This page is part of the Da Vinci Patient Cost Transparency Implementation Guide (v1.0.0: STU 1) based on FHIR R4. This is the current published version in its permanent home (it will always be available at this URL). For a full list of available versions, see the Directory of published versions
The sharing of information from provider to payer for determining an Advanced Explanation of Benefits (AEOB) is subject to the Health Insurance Portability and Accountability Act’s (HIPAA) “minimum necessary” regulations (specifically 45 CFR 164.514(d)(3) and (d)(4)). Payers are responsible for ensuring that only information necessary to create an AEOB is solicited, and providers are responsible for ensuring that only data that is reasonably relevant to creating an AEOB is transmitted.
Some of the data shared as part of the AEOB process may have associated constraints on the use of that information for other purposes, including subsequent disclosure to other payers, practitioners, policyholders, etc. While HL7 FHIR supports conveying this information via security labels on transmitted resources, this information is not currently mappable (and thus findable) in the X12 837 transactions. Payers who do not view the FHIR version of the transmitted information should be aware of the possibility of these limitations and ensure they have policies that enforce appropriate sharing constraints on data.

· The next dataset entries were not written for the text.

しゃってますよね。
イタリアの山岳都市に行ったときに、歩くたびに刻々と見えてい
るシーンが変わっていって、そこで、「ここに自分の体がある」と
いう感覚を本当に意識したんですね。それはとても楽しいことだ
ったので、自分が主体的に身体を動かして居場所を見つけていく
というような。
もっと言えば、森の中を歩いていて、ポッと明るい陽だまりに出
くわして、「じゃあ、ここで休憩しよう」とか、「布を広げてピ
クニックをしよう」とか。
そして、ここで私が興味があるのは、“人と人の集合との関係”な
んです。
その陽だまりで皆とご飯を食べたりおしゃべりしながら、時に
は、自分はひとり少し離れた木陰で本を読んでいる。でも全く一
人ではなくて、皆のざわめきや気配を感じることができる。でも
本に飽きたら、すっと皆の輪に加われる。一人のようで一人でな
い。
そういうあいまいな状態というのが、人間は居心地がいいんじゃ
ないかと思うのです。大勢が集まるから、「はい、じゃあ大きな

To access information about an AEOB, the provider system will need to access the payer system. This will require that the provider system authenticates to the payer system or an intermediary. The Da Vinci HRex Implementation guide specifies how this authentication is handled. PCT Servers SHOULD support server-server OAuth and MAY support mutually authenticated TLS . In a future release of this guide, direction will limit the option to server-server OAuth . Every system claiming conformance to this IG SHALL meet the requirements defined in the Security and Privacy section of the Da Vinci HRex IG. The FHIR implementer’s Safety Checklist helps implementers be sure that they have considered all the parts of FHIR that impact their system design regarding privacy, security, provenance, and safety.
Once the system authentication has occurred, the payer will perform any authorization required for the provider to see the current state of the AEOB.